A plan by Bank of America Corp. to begin offering electronic bill presentment by yearend to California checking customers could provide new momentum to that much-hyped but still sparsely deployed service.

The bank has completed an employee pilot, launched in March, that proved it could transmit Bank of America credit card bills to consumers electronically, said Jane S. Wallace, senior vice president, in an interview last week at American Banker's Online '99 conference. She said she expects billers other than Bank of America to be sending bills through the system in time for the rollout.

"We're going like gangbusters," Ms. Wallace said.

Banks are pushing to bring bill presentment to market fast. They want to catch up with nonbanks that have courted corporations for what the banks view as essentially a cash-management service. The industry leader, Checkfree Holdings Corp., has signed dozens of corporate billers.
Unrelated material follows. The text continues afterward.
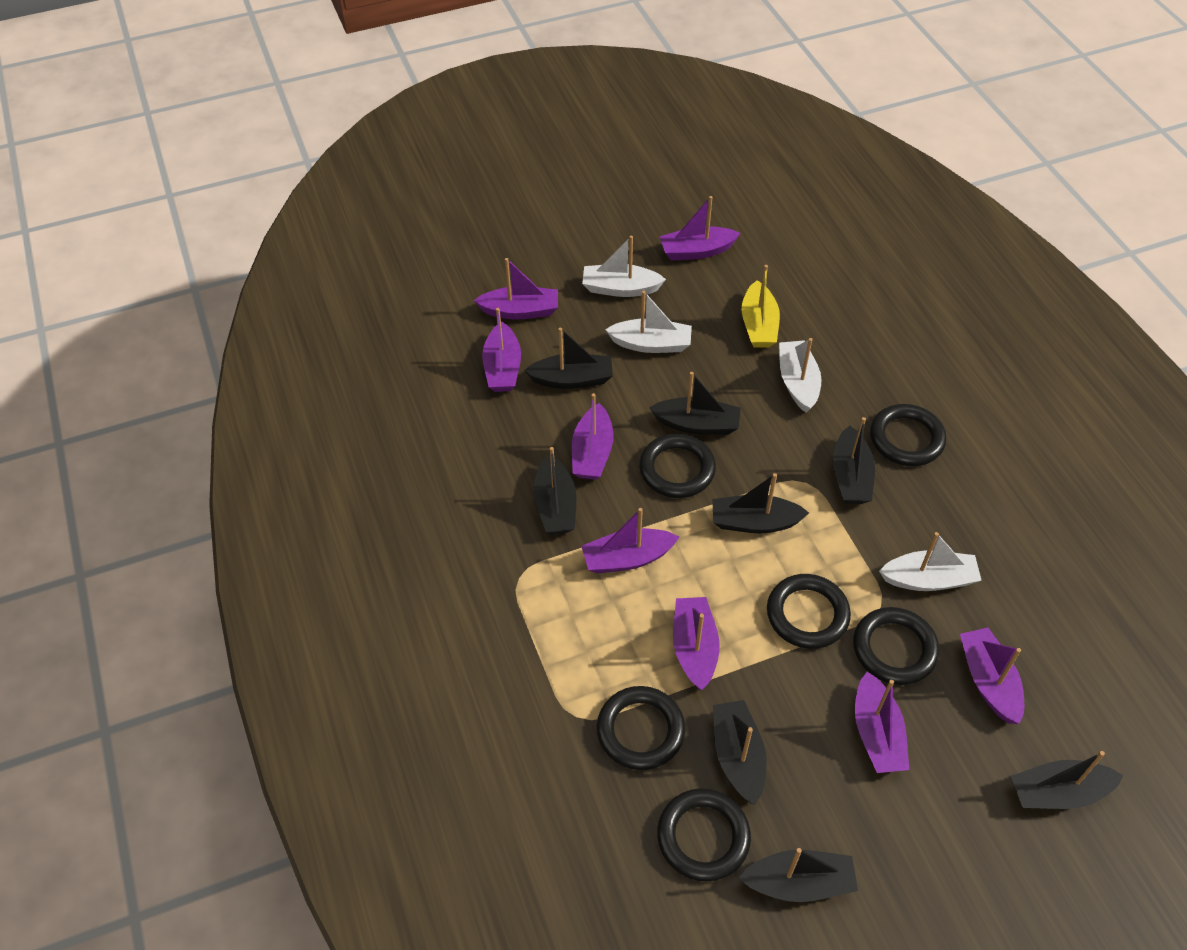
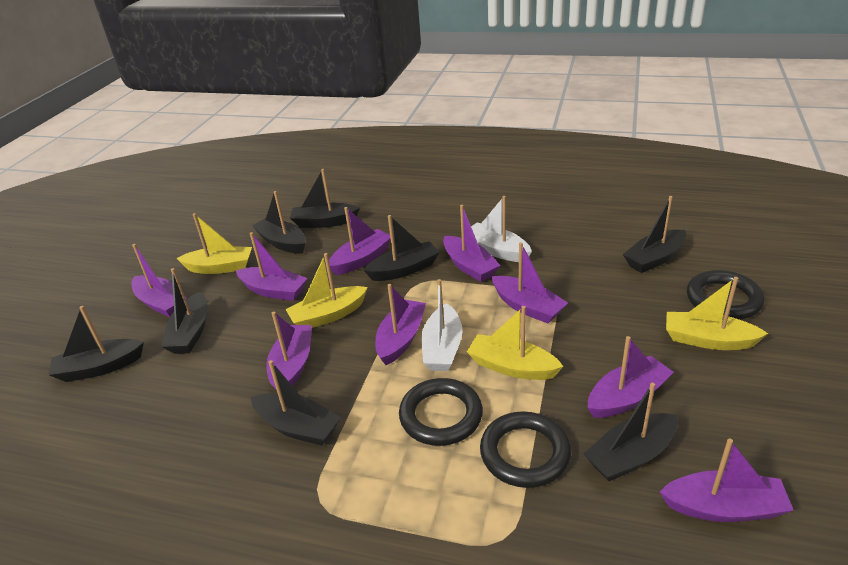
black ring: 6 -> 3
purple boat: 8 -> 9
white boat: 4 -> 2
yellow boat: 1 -> 4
Bank of America will bring its services to market at about the same time as Spectrum, a joint venture of Chase Manhattan Corp., Wells Fargo & Co., and First Union Corp. Spectrum has also said it plans to have bill-presentment services ready by yearend. Ms. Wallace has said she is open to B of A's becoming a member of Spectrum, which is soliciting banks to join.

Spectrum works much like an ATM transaction switching system, connecting corporate billers to retail customers. It would eliminate the need for bilateral connections between individual banks.

Bank of America is working on increasing the number of bills its customers can receive. In the first such partnership for the bank, it announced at the end of last month that it would present bills from companies that work with Billserv.com Inc. and YourAccounts.com. Those are service bureaus that format billing data for the Internet and distribute it to places where customers can get it.

Bank of America has historically been aggressive when it comes to billing services. Since 1983 it has processed bill payments for California customers on an in-house system, one of only a handful of banks in the nation to do it that way. It uses Checkfree to handle payments for customers outside California.

Seventy-two percent of Bank of America's bill payments are executed through electronic connections with recipients, which are far quicker and less error-prone than manual payments. That rate is significantly higher than the industry average of 41%, Ms. Wallace said. She said Bank of America raised its electronic payment ratio last month to 72%, from 71% the month before. To get that extra 1% was "like the parting the seas," she said.

Building electronic connections with companies below the largest few hundred is a painstaking process. Bank of America's ability to "turn those payments on" is the result of a multifaceted, extremely focused program that requires the bank to constantly reexamine its strategy, Ms. Wallace said.

The "tremendous effort is worth it," she said, because it enhances Bank of America's overall on-line banking service, ensuring faster postings of electronic payments and fewer errors.

"We want every customer to have an excellent experience," Ms. Wallace said.